Commercial catering and refrigeration equipment service provider Serviceline has transformed its field service operations with the Maxoptra dynamic scheduling and planning system from Magenta Technologies.
Serviceline has completed stage one of the project to streamline its operations by providing better visibility of its mobile resources and availability of service engineers’ time. By automating 90% of field service tasks, the company now has time to focus on enhancing customer service.
Serviceline has 120 engineers collectively possessing more than 400 different skill sets. Planning, matching and allocating work to the best qualified service engineer is very challenging, especially when new jobs come in during the day, which continually changes priorities.
“We had this vision of what we wanted the business to achieve. For us, customer service is key. It’s all about communication, the relationship you build and maintain with your customers.

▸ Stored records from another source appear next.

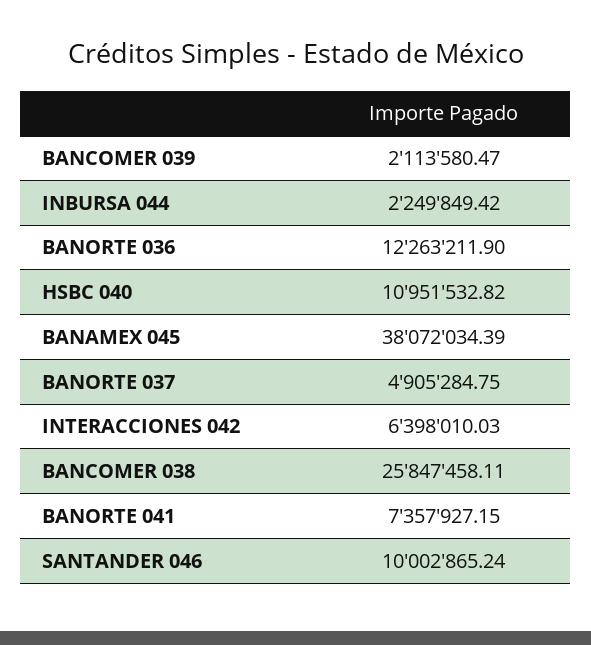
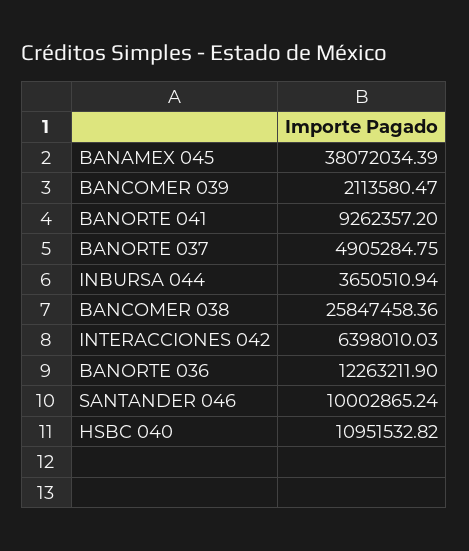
INBURSA 044: 2249849.42 -> 3650510.94
BANCOMER 038: 25847458.11 -> 25847458.36
BANORTE 041: 7357927.15 -> 9262357.2

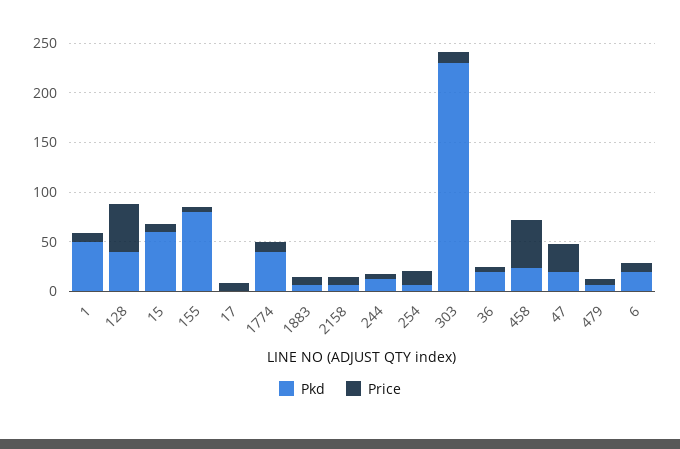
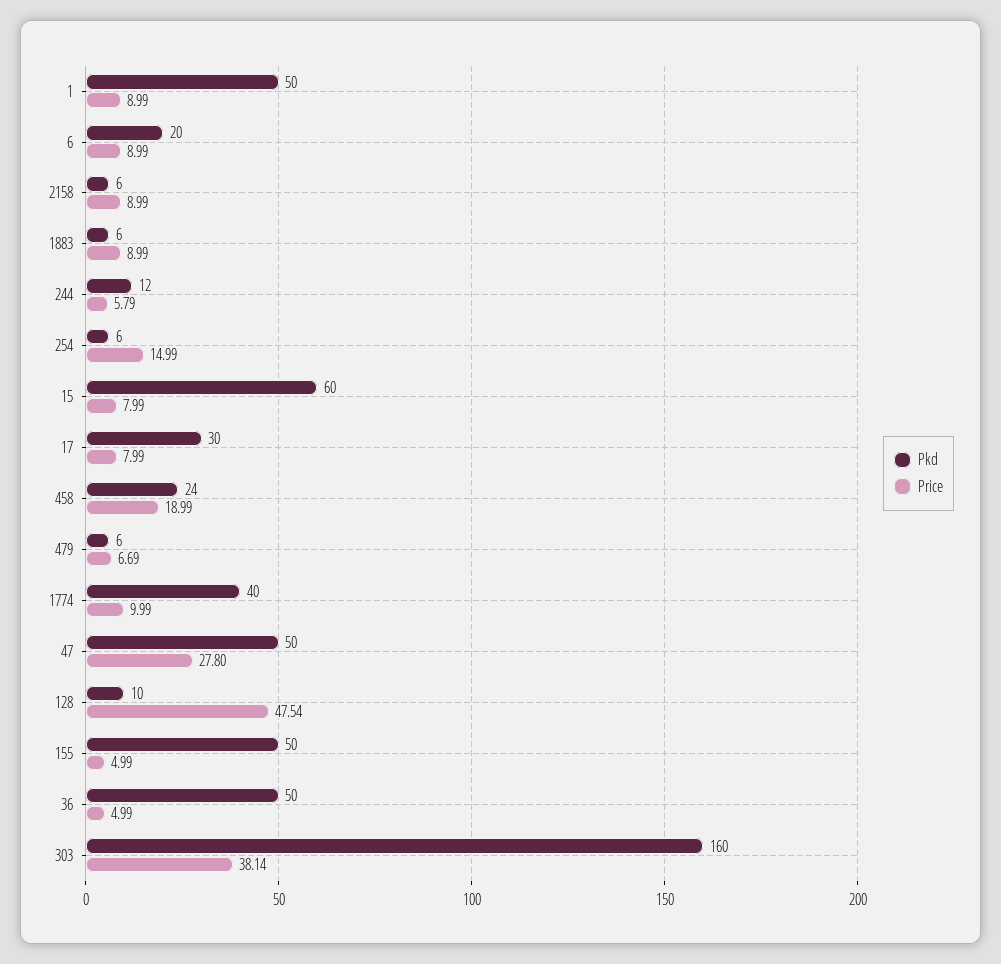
Pkd, 128: 40 -> 10
Pkd, 155: 80 -> 50
Pkd, 17: 0 -> 30
Pkd, 303: 230 -> 160
Price, 303: 10 -> 38.14
Pkd, 36: 20 -> 50
Price, 458: 50 -> 18.99
Pkd, 47: 20 -> 50

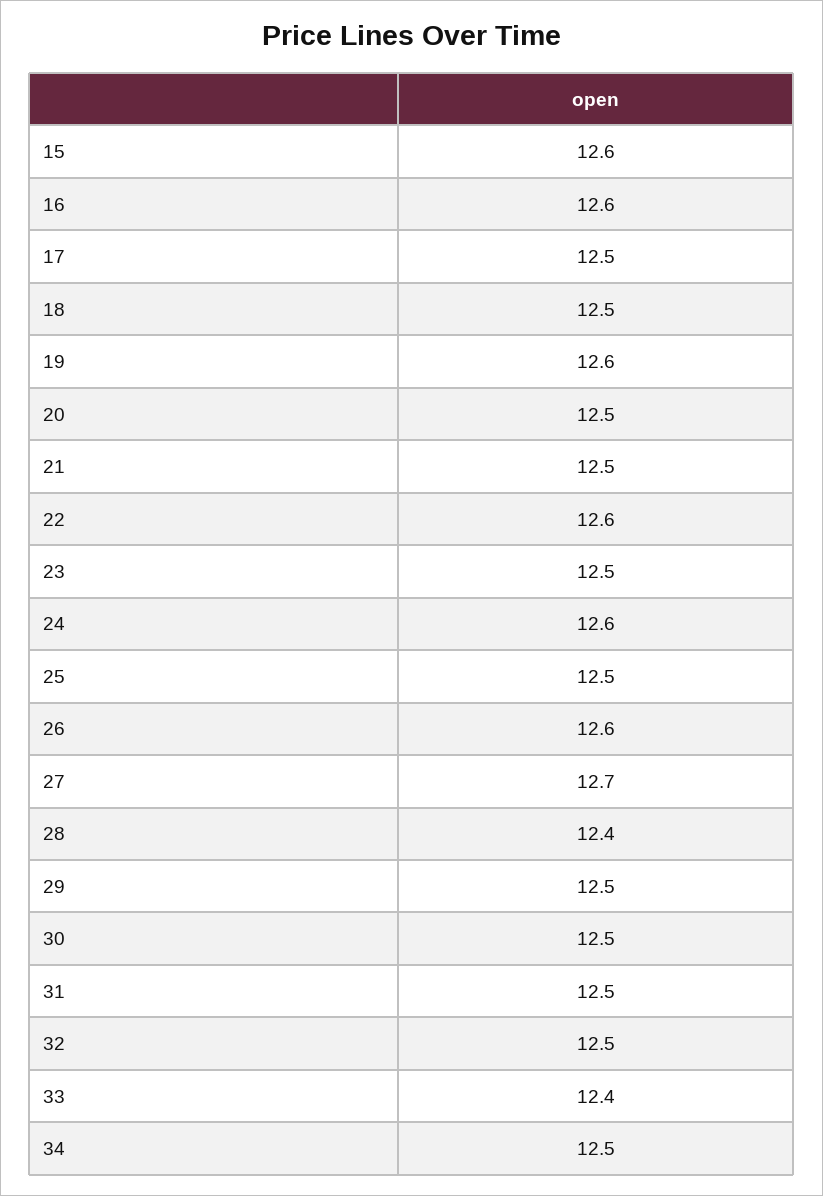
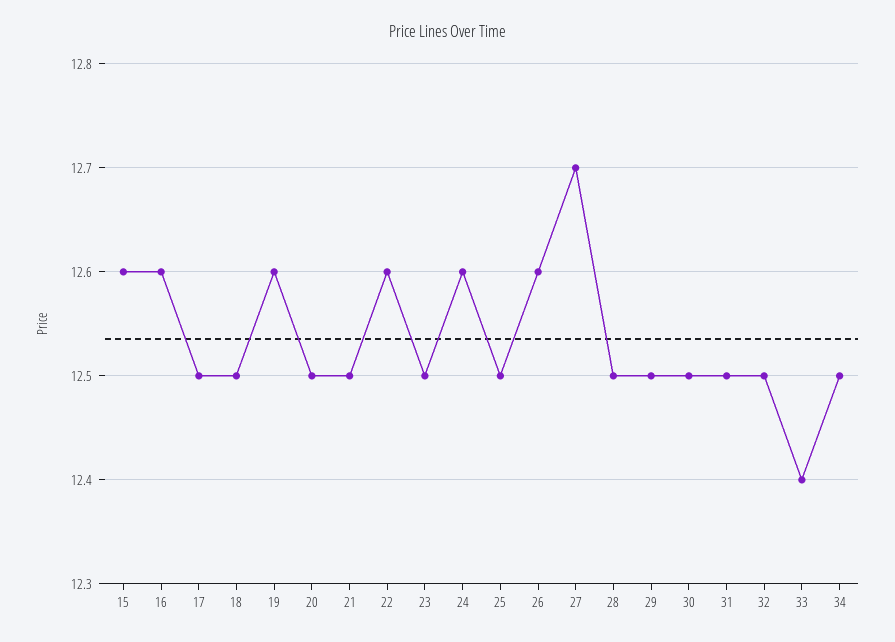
28: 12.4 -> 12.5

We always had a belief that if we could automate the planning and scheduling process to quickly provide the information our people needed to make the best decisions, then they would have more time to talk to customers,” said Steve Elliott, Managing Director of Serviceline.
“Maxoptra is the embodiment of that concept. It is the first and only dynamic scheduling and planning system that we have found which does that, where there is the programming functionality to take away 90 percent of what our staff had to do manually.”
Elliot continued: “It used to take six months for a new planner or dispatcher to learn fully how to use the two booking systems we used to manage the complexity. Now we have complete visibility of where our engineers are and the status of each job. This allows us to consider options and make the best routing and planning decisions quickly.”
The software is fully integrated with the existing SaaS telematics platform, to provide a map-based real-time display of vehicle location, job status and work schedule. Serviceline can now have optimised schedules from Maxoptra sent directly to in-cab terminals, allowing the field engineers to navigate to their jobs and report their progress in real time. The system also highlights variances from plan.